Let $B_t$, $t\ge0$ be a standard Brownian motion and suppose $0<x_1<x_2<\cdots<x_n<1$. Then the conditional expectation
$$ \mathbb E\left(\int_0^1 B_t\,dt \,\middle\vert\, B_0, B_{x_1},B_{x_2},\ldots,B_{x_n},B_1 \right) $$
is just the trapezoidal-rule approximation to the integral. Since expected values minimize mean squared errors, it follows that for every integrable function $g$,
$$ \mathbb E\left(\left(\int_0^1 B_t\,dt - E\left(\int_0^1 B_t\,dt \,\middle\vert\, B_0, B_{x_1},B_{x_2},\ldots,B_{x_n},B_1 \right) \right)^2\right) $$
$$\le \mathbb E\left(\left( \int_0^1 B_t \, dt - g(B_0, B_{x_1},B_{x_2},\ldots,B_{x_n},B_1) \right)^2\right). $$
A theorem I have seen attributed to Persi Diaconis (but is that correct?) says Simpson's rule is not admissible in the decision-theoretic sense.

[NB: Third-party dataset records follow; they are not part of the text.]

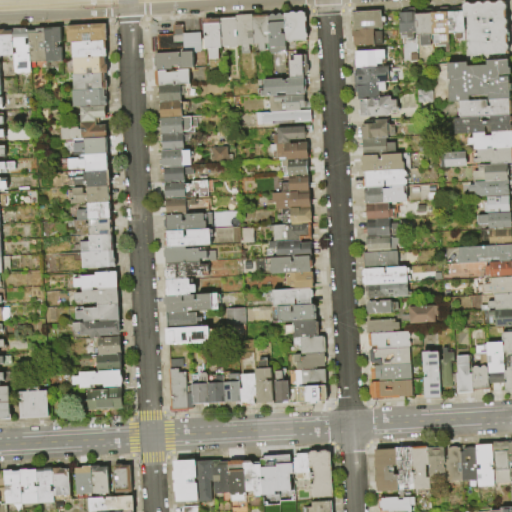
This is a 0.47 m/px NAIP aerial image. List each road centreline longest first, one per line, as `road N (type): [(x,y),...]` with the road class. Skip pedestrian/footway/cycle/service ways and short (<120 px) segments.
road 1 (residential): [(511,416),(0,445)]
road 2 (residential): [(326,1),(354,511)]
road 3 (residential): [(127,12),(154,511)]
road 4 (tertiary): [(127,12),(326,1)]
road 5 (tertiary): [(0,19),(127,12)]
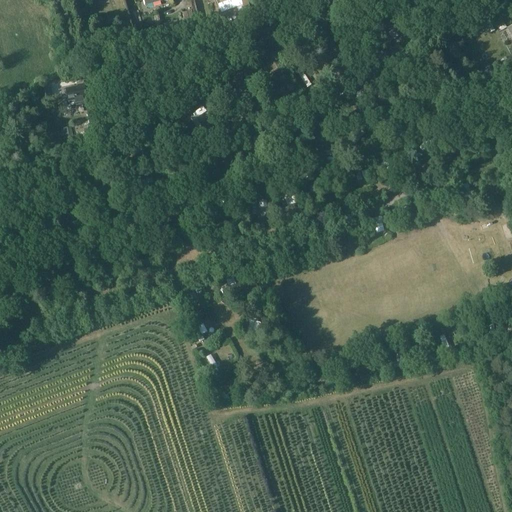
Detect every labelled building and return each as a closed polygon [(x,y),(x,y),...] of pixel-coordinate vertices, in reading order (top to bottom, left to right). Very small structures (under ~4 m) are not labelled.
[(241,0),(243,8),(249,7),(247,0),(241,0)] [(138,11),(132,13),(135,25),(141,23),(138,11)] [(481,14),(484,20),(491,17),(488,11),(481,14)] [(191,12),(184,13),(187,27),(194,26),(191,12)] [(178,22),(164,26),(166,32),(180,28),(178,22)] [(225,42),(221,29),(213,31),(217,44),(225,42)] [(149,39),(148,32),(137,35),(139,42),(149,39)] [(504,57),(500,61),(504,66),(509,62),(504,57)] [(315,71),(302,78),(306,86),(320,79),(315,71)] [(393,71),(393,81),(408,81),(408,71),(393,71)] [(83,82),(77,84),(77,87),(66,89),(69,105),(87,101),(83,82)] [(229,87),(220,93),(225,101),(235,94),(229,87)] [(336,96),(340,104),(353,98),(350,90),(336,96)] [(247,115),(256,105),(249,99),(240,109),(247,115)] [(426,107),(414,106),(413,116),(426,117),(426,107)] [(204,112),(193,121),(200,130),(211,120),(204,112)] [(104,115),(95,117),(99,134),(108,133),(104,115)] [(299,115),(292,126),(300,131),(307,120),(299,115)] [(88,133),(82,134),(84,140),(89,139),(99,137),(97,132),(96,123),(91,125),(86,125),(88,133)] [(254,140),(254,149),(264,149),(264,140),(254,140)] [(131,151),(136,158),(149,150),(144,142),(131,151)] [(187,152),(181,159),(193,169),(199,162),(187,152)] [(442,160),(446,170),(460,165),(457,154),(442,160)] [(385,158),(376,167),(382,174),(392,165),(385,158)] [(232,168),(226,161),(218,168),(224,175),(232,168)] [(98,166),(85,174),(89,182),(103,175),(98,166)] [(499,184),(489,187),(491,191),(496,206),(510,201),(511,200),(511,195),(509,186),(501,189),(499,184)] [(36,190),(21,196),(24,205),(39,199),(36,190)] [(124,205),(114,200),(108,213),(118,217),(124,205)] [(283,221),(297,209),(290,201),(276,212),(283,221)] [(74,204),(63,203),(61,219),(72,220),(74,204)] [(416,203),(403,206),(405,215),(418,212),(416,203)] [(262,205),(252,205),(252,214),(262,214),(262,205)] [(185,226),(179,217),(167,225),(173,234),(185,226)] [(381,218),(369,221),(372,233),(384,229),(381,218)] [(31,224),(33,233),(49,229),(47,220),(31,224)] [(349,225),(335,232),(340,241),(353,234),(349,225)] [(155,243),(142,248),(146,256),(158,251),(155,243)] [(295,248),(300,261),(314,256),(310,243),(295,248)] [(278,249),(264,255),(268,266),(282,260),(278,249)] [(112,253),(96,258),(99,267),(115,262),(112,253)] [(230,272),(226,283),(235,287),(240,275),(230,272)] [(40,283),(43,291),(56,286),(53,277),(40,283)] [(5,300),(0,301),(0,312),(8,311),(5,300)] [(243,328),(246,336),(257,331),(253,323),(243,328)] [(195,329),(198,337),(211,333),(209,325),(195,329)] [(447,338),(434,343),(438,352),(451,347),(447,338)] [(219,352),(207,356),(210,365),(222,361),(219,352)] [(389,352),(389,362),(402,362),(402,353),(389,352)] [(375,358),(362,357),(361,366),(374,368),(375,358)] [(308,375),(310,383),(324,380),(322,371),(308,375)] [(230,383),(217,382),(216,391),(229,392),(230,383)]
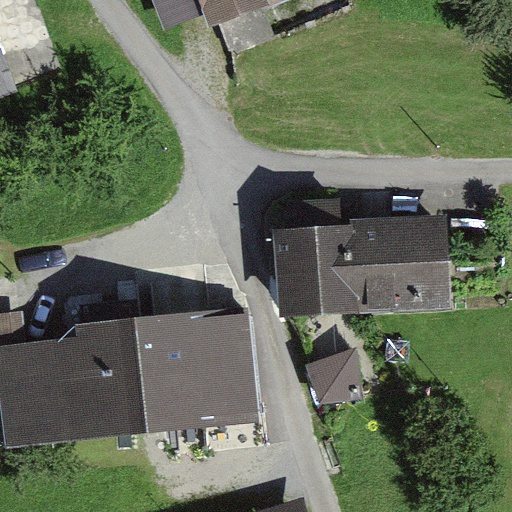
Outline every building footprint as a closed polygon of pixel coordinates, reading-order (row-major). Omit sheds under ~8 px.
[(0,0),(0,93),(68,70),(43,0),(0,0)] [(219,34),(312,0),(157,0),(167,27),(211,11),(219,34)] [(453,309),(450,220),(281,225),(284,315),(453,309)] [(6,443),(263,428),(256,313),(79,323),(80,341),(0,346),(6,443)] [(380,390),(362,348),(312,370),(330,411),(380,390)] [(303,511),(301,503),(266,511),(303,511)]
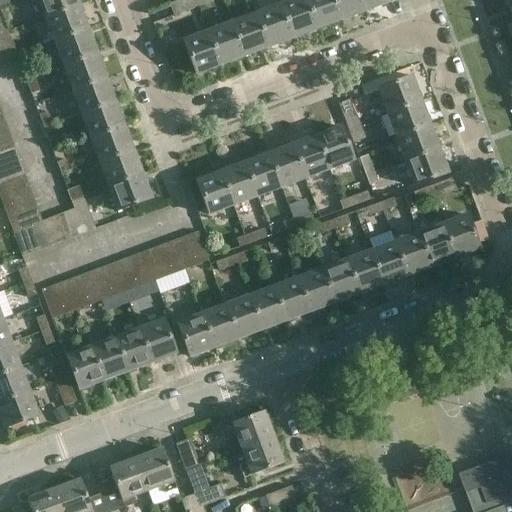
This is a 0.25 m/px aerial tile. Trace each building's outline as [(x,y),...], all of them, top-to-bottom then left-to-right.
[(37,0),(45,19),(78,6),(76,0),(37,0)] [(174,16),(198,7),(195,0),(181,0),(169,5),(174,16)] [(305,0),(295,0),(280,6),(292,39),(317,30),(305,0)] [(333,0),(305,0),(317,30),(341,21),(333,0)] [(333,0),(341,21),(365,12),(360,0),(333,0)] [(388,0),(360,0),(365,12),(389,3),(388,0)] [(45,19),(54,42),(87,30),(78,6),(45,19)] [(280,6),(256,15),(268,48),(292,39),(280,6)] [(232,24),(244,57),(268,48),(256,15),(232,24)] [(232,24),(207,33),(220,66),(244,57),(232,24)] [(87,30),(54,42),(63,67),(96,55),(87,30)] [(0,35),(0,49),(12,45),(8,33),(1,35),(0,35)] [(195,75),(220,66),(207,33),(183,42),(195,75)] [(0,62),(17,57),(12,45),(0,49),(0,62)] [(63,67),(72,91),(105,79),(96,55),(63,67)] [(26,81),(34,78),(29,64),(20,67),(26,81)] [(39,91),(34,78),(26,81),(31,94),(39,91)] [(377,90),(386,114),(419,102),(410,78),(377,90)] [(114,103),(105,79),(72,91),(81,115),(114,103)] [(347,129),(359,124),(350,100),(338,105),(347,129)] [(386,114),(395,138),(428,126),(419,102),(386,114)] [(81,115),(90,139),(123,126),(114,103),(81,115)] [(44,129),(52,126),(47,113),(39,116),(44,129)] [(365,139),(359,124),(347,129),(353,144),(365,139)] [(0,142),(11,138),(6,126),(0,128),(0,142)] [(58,140),(52,126),(44,129),(49,143),(58,140)] [(132,151),(123,126),(90,139),(99,163),(132,151)] [(437,150),(428,126),(395,138),(404,162),(437,150)] [(353,162),(341,128),(316,138),(328,171),(353,162)] [(0,155),(15,150),(11,138),(0,142),(0,155)] [(316,138),(292,146),(305,180),(328,171),(316,138)] [(292,146),(268,155),(280,189),(305,180),(292,146)] [(0,169),(20,162),(15,150),(0,155),(0,169)] [(447,175),(437,150),(404,162),(413,187),(447,175)] [(99,163),(108,187),(141,174),(132,151),(99,163)] [(268,155),(244,165),(256,198),(280,189),(268,155)] [(358,159),(365,177),(374,174),(367,156),(358,159)] [(57,164),(62,177),(70,174),(65,160),(57,164)] [(0,183),(24,174),(20,162),(0,169),(0,183)] [(244,165),(220,173),(233,207),(256,198),(244,165)] [(208,216),(233,207),(220,173),(196,183),(208,216)] [(0,196),(29,186),(24,174),(0,183),(0,196)] [(151,200),(141,174),(108,187),(117,212),(151,200)] [(377,183),(374,174),(365,177),(369,187),(377,183)] [(427,188),(432,200),(456,191),(451,179),(427,188)] [(33,198),(29,186),(0,196),(0,198),(4,209),(33,198)] [(83,196),(79,187),(67,192),(71,201),(83,196)] [(417,205),(432,200),(427,188),(413,193),(417,205)] [(71,201),(74,210),(83,234),(95,230),(83,196),(71,201)] [(365,196),(341,205),(344,213),(368,203),(365,196)] [(38,210),(33,198),(4,209),(8,221),(38,210)] [(379,206),(382,214),(396,209),(393,201),(379,206)] [(368,219),(382,214),(379,206),(365,211),(368,219)] [(42,222),(38,210),(8,221),(13,233),(26,228),(38,224),(42,222)] [(71,239),(83,234),(74,210),(62,214),(71,239)] [(59,243),(71,239),(62,214),(50,219),(59,243)] [(466,216),(441,225),(453,259),(478,250),(466,216)] [(307,218),(293,223),(295,230),(310,225),(307,218)] [(50,219),(42,222),(38,224),(47,248),(59,243),(50,219)] [(331,224),(334,231),(347,226),(344,219),(331,224)] [(293,223),(283,226),(286,234),(295,230),(293,223)] [(47,248),(38,224),(26,228),(35,252),(47,248)] [(320,236),(334,231),(331,224),(317,229),(320,236)] [(430,268),(453,259),(441,225),(417,234),(430,268)] [(35,252),(26,228),(13,233),(22,257),(35,252)] [(197,232),(185,237),(196,266),(208,261),(197,232)] [(264,233),(244,240),(247,248),(267,241),(264,233)] [(405,277),(430,268),(417,234),(393,243),(405,277)] [(184,270),(196,266),(185,237),(173,241),(184,270)] [(286,250),(299,245),(296,237),(283,242),(286,250)] [(244,240),(237,242),(239,251),(247,248),(244,240)] [(172,275),(184,270),(173,241),(161,246),(172,275)] [(271,255),(286,250),(283,242),(268,247),(271,255)] [(382,286),(405,277),(393,243),(369,252),(382,286)] [(160,279),(172,275),(161,246),(149,250),(160,279)] [(148,284),(160,279),(149,250),(137,255),(148,284)] [(358,295),(382,286),(369,252),(345,261),(358,295)] [(136,288),(148,284),(137,255),(125,259),(136,288)] [(238,267),(247,264),(244,256),(235,259),(238,267)] [(124,293),(136,288),(125,259),(113,264),(124,293)] [(219,274),(238,267),(235,259),(216,266),(219,274)] [(333,304),(358,295),(345,261),(321,270),(333,304)] [(112,297),(124,293),(113,264),(101,268),(112,297)] [(14,270),(19,285),(31,281),(25,266),(14,270)] [(100,302),(112,297),(101,268),(89,273),(100,302)] [(321,270),(296,279),(309,313),(333,304),(321,270)] [(87,306),(100,302),(89,273),(77,277),(87,306)] [(75,311),(87,306),(77,277),(65,282),(75,311)] [(296,279),(273,288),(285,322),(309,313),(296,279)] [(37,296),(31,281),(19,285),(25,301),(37,296)] [(63,315),(75,311),(65,282),(53,286),(63,315)] [(51,320),(63,315),(53,286),(41,291),(51,320)] [(273,288),(248,297),(261,331),(285,322),(273,288)] [(248,297),(225,306),(237,340),(261,331),(248,297)] [(225,306),(201,315),(213,349),(237,340),(225,306)] [(189,358),(213,349),(201,315),(177,324),(189,358)] [(32,320),(37,334),(49,329),(44,316),(32,320)] [(0,319),(0,347),(10,344),(1,320),(0,319)] [(163,320),(138,329),(151,363),(176,353),(163,320)] [(54,344),(49,329),(37,334),(43,348),(54,344)] [(138,329),(114,339),(127,372),(151,363),(138,329)] [(114,339),(91,348),(103,381),(127,372),(114,339)] [(0,374),(19,368),(10,344),(0,347),(0,374)] [(78,391),(103,381),(91,348),(66,357),(78,391)] [(50,369),(55,382),(67,377),(62,364),(50,369)] [(0,374),(0,402),(28,392),(19,368),(0,374)] [(55,382),(64,406),(76,401),(67,377),(55,382)] [(37,417),(28,392),(0,402),(0,418),(4,429),(37,417)] [(68,419),(61,407),(51,413),(58,425),(68,419)] [(237,436),(242,450),(273,438),(263,412),(224,426),(229,439),(237,436)] [(283,465),(273,438),(242,450),(247,464),(239,467),(244,479),(283,465)] [(189,439),(175,444),(185,471),(199,466),(189,439)] [(161,450),(135,459),(147,491),(161,486),(164,493),(176,489),(161,450)] [(511,511),(511,455),(460,474),(474,511),(511,511)] [(133,496),(147,491),(135,459),(109,469),(123,508),(136,503),(133,496)] [(90,511),(79,480),(53,489),(61,511),(90,511)] [(220,485),(194,495),(199,509),(203,507),(225,499),(220,485)] [(292,487),(266,497),(271,511),(297,501),(292,487)] [(61,511),(53,489),(27,499),(31,511),(61,511)] [(204,511),(203,507),(199,509),(194,495),(180,500),(184,511),(204,511)]
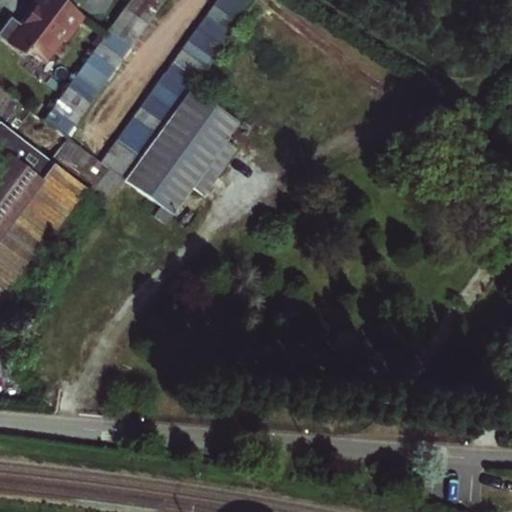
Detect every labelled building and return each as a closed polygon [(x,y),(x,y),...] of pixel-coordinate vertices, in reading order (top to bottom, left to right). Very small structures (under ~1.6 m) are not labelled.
[(65,42),(84,16),(62,0),(34,0),(29,8),(28,9),(28,10),(28,11),(28,13),(29,14),(29,15),(30,15),(22,26),(11,18),(0,33),(0,38),(24,57),(28,52),(44,64),(62,39),(65,42)] [(137,0),(130,0),(125,7),(147,23),(155,13),(137,0)] [(162,0),(137,0),(155,13),(164,1),(162,0)] [(232,0),(220,0),(216,5),(238,21),(246,10),(232,0)] [(232,0),(246,10),(253,0),(232,0)] [(216,5),(208,17),(230,32),(238,21),(216,5)] [(147,23),(125,7),(117,18),(139,34),(147,23)] [(230,32),(208,17),(200,27),(222,43),(230,32)] [(139,34),(117,18),(109,30),(130,45),(139,34)] [(222,43),(200,27),(191,39),(213,55),(222,43)] [(130,45),(109,30),(101,40),(122,56),(130,45)] [(213,55),(191,39),(183,50),(205,65),(213,55)] [(122,56),(101,40),(93,51),(114,67),(122,56)] [(205,65),(183,50),(175,61),(197,77),(205,65)] [(93,51),(85,62),(106,78),(114,67),(93,51)] [(175,61),(167,72),(189,88),(197,77),(175,61)] [(85,62),(76,74),(97,89),(106,78),(85,62)] [(189,88),(167,72),(159,83),(180,98),(189,88)] [(97,89),(76,74),(68,85),(89,100),(97,89)] [(180,98),(159,83),(150,94),(172,110),(180,98)] [(68,85),(60,96),(81,111),(89,100),(68,85)] [(131,165),(121,178),(157,205),(151,214),(163,223),(189,187),(199,194),(219,166),(210,160),(237,124),(189,88),(180,98),(172,110),(164,121),(155,132),(147,143),(138,154),(131,165)] [(172,110),(150,94),(142,105),(164,121),(172,110)] [(60,96),(52,106),(73,121),(81,111),(60,96)] [(164,121),(142,105),(134,116),(155,132),(164,121)] [(63,135),(73,121),(52,106),(43,119),(63,135)] [(155,132),(134,116),(126,127),(147,143),(155,132)] [(0,165),(0,305),(79,199),(86,190),(54,166),(0,125),(0,163),(1,164),(0,165)] [(147,143),(126,127),(117,139),(138,154),(147,143)] [(138,154),(117,139),(110,149),(131,165),(138,154)] [(72,141),(54,166),(86,190),(103,203),(121,178),(100,162),(72,141)] [(131,165),(110,149),(100,162),(121,178),(131,165)] [(86,190),(79,199),(97,212),(103,203),(86,190)]
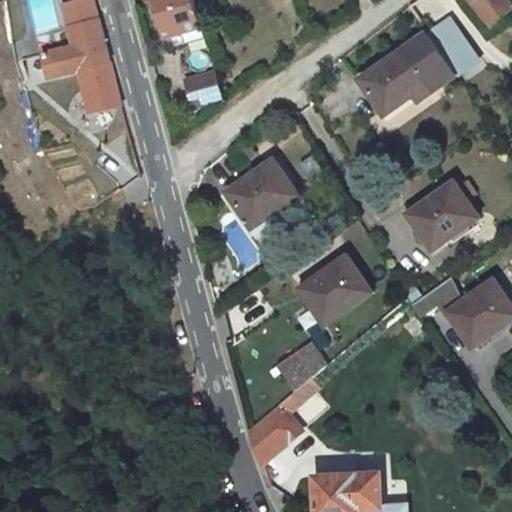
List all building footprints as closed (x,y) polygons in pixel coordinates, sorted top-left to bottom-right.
[(79,0),(65,4),(71,28),(99,21),(93,0),(79,0)] [(203,28),(194,0),(156,0),(166,38),(203,28)] [(467,0),(487,24),(510,6),(505,0),(467,0)] [(449,17),(428,32),(457,75),(478,61),(449,17)] [(120,103),(99,21),(71,28),(76,45),(46,53),(52,75),(80,67),(91,110),(120,103)] [(405,46),(359,77),(385,114),(412,95),(417,102),(457,75),(428,32),(406,47),(405,46)] [(224,96),(216,70),(188,78),(196,104),(224,96)] [(254,228),(301,195),(276,160),(229,192),(254,228)] [(454,179),(408,211),(433,248),(479,216),(454,179)] [(327,324),(373,292),(347,256),(301,288),(327,324)] [(511,313),(511,303),(494,278),(449,310),(471,342),(511,313)] [(316,341),(279,366),(291,391),(332,362),(316,341)] [(314,394),(306,383),(289,398),(297,409),(314,394)] [(313,421),(330,407),(319,394),(302,408),(313,421)] [(289,415),(297,409),(289,398),(280,404),(289,415)] [(251,428),(263,461),(303,431),(289,415),(280,404),(251,428)] [(380,474),(315,478),(317,511),(357,511),(358,509),(381,508),(380,474)]
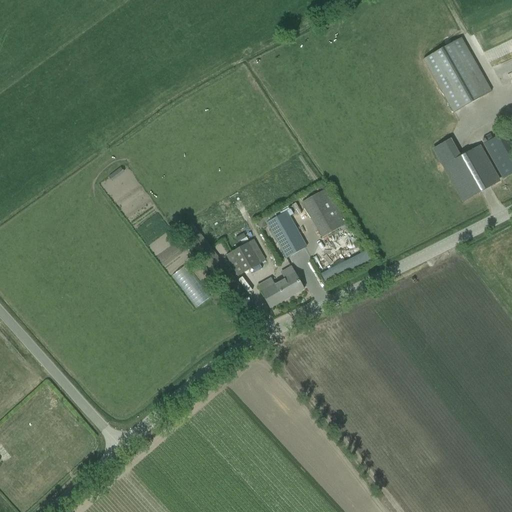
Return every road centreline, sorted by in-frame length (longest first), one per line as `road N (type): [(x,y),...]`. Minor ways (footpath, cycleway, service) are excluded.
road 1 (tertiary): [(120,450),(212,370),(511,211)]
road 2 (unclassified): [(120,450),(0,314)]
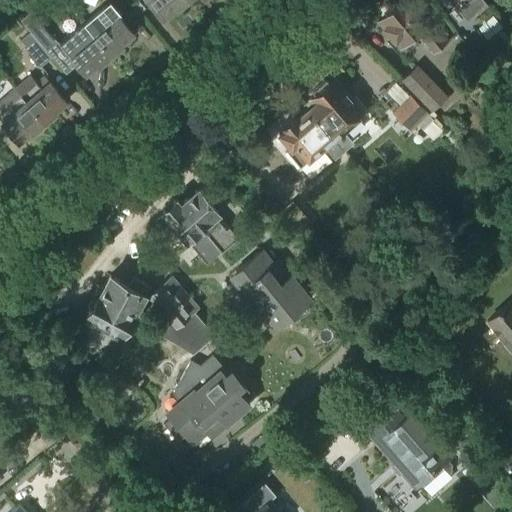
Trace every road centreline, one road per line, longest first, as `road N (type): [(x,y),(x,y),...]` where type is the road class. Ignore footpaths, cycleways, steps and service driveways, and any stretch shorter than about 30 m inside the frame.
road 1 (residential): [(294,0),(0,253)]
road 2 (residential): [(0,379),(121,511)]
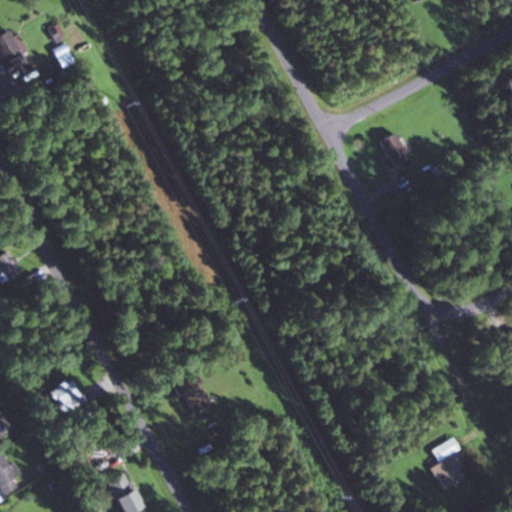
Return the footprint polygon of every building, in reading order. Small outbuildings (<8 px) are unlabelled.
[(25,50),(15,32),(8,36),(4,29),(0,31),(0,72),(22,61),(18,54),(25,50)] [(389,170),(406,161),(388,131),(371,140),(389,170)] [(0,278),(1,281),(17,272),(3,249),(0,250),(0,278)] [(188,413),(207,399),(189,374),(170,388),(188,413)] [(78,403),(68,380),(45,389),(55,413),(78,403)] [(436,462),(426,466),(436,490),(460,480),(455,469),(462,466),(451,438),(429,446),(436,462)] [(0,493),(13,487),(8,478),(16,474),(9,461),(4,464),(0,456),(0,493)] [(114,511),(137,511),(120,472),(101,480),(114,511)]
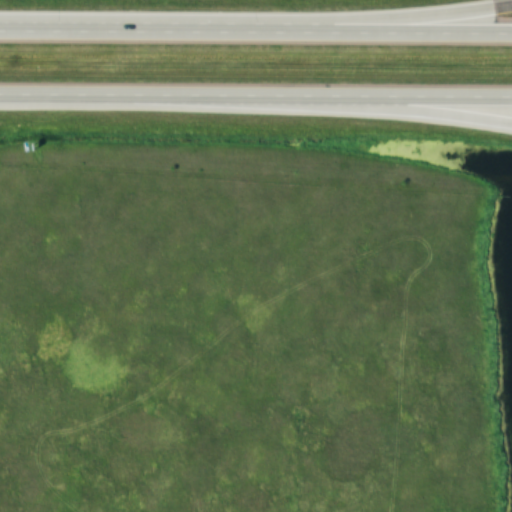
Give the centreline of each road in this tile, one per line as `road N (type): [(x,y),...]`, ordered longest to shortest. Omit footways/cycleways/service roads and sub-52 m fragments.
road 1 (motorway): [(0,94),(511,97)]
road 2 (motorway): [(511,31),(0,29)]
road 3 (motorway): [(511,3),(184,30)]
road 4 (motorway): [(267,96),(511,125)]
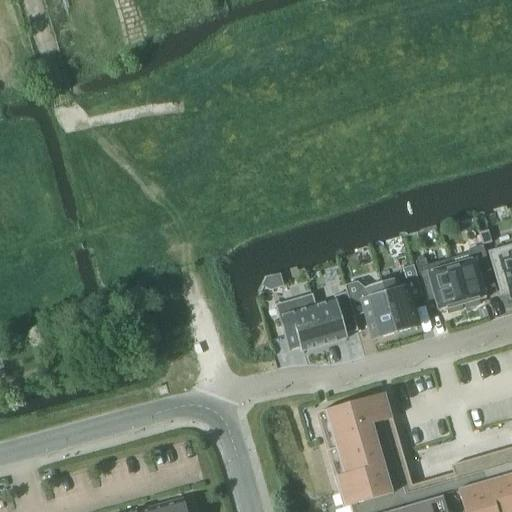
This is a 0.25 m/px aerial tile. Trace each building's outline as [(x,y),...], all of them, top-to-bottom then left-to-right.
[(478,235),(481,247),(490,244),(486,233),(478,235)] [(511,300),(511,246),(487,253),(499,296),(507,294),(510,301),(511,300)] [(468,255),(448,261),(461,307),(463,306),(464,310),(478,306),(477,303),(485,300),(484,299),(483,295),(494,292),(481,247),(467,251),(468,255)] [(461,307),(448,261),(426,267),(424,260),(414,263),(422,290),(431,288),(438,312),(437,313),(438,314),(446,311),(447,315),(460,311),(459,308),(461,307)] [(396,280),(380,285),(394,335),(417,328),(410,302),(421,298),(412,267),(400,271),(396,280)] [(380,285),(363,290),(356,284),(343,287),(352,319),(364,316),(371,341),(394,335),(380,285)] [(314,307),(314,308),(325,346),(346,340),(345,336),(356,333),(352,318),(345,294),(332,298),(333,302),(314,307)] [(286,303),(274,307),(287,353),(299,350),(300,353),(325,346),(314,308),(314,307),(311,296),(286,303)] [(388,434),(385,423),(391,421),(384,396),(314,416),(342,510),(348,509),(348,511),(511,511),(511,455),(509,456),(507,451),(449,468),(454,482),(438,487),(436,480),(410,488),(394,431),(393,432),(393,433),(388,434)] [(151,511),(184,511),(181,501),(151,509),(151,511)]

That means that for every convex function $L$ that we could put in place of the squaring function above, there is some measurable function $g$ such that for every probability distribution on functions $C_t$ on $[0,1]$,
$$ \mathbb E\left(L\left(\int_0^1 C_t\,dt - g(C_0,C_{x_1},C_{x_2},\ldots,C_1)\right)\right) $$
$$\le \mathbb E\left(L\left(\int_0^1 C_t\,dt - \operatorname{Simpson}(C_0, C_{x_1},C_{x_2},\ldots,C_{x_n},C_1)\right)\right), $$
and for at least one probability distribution the inequality is strict.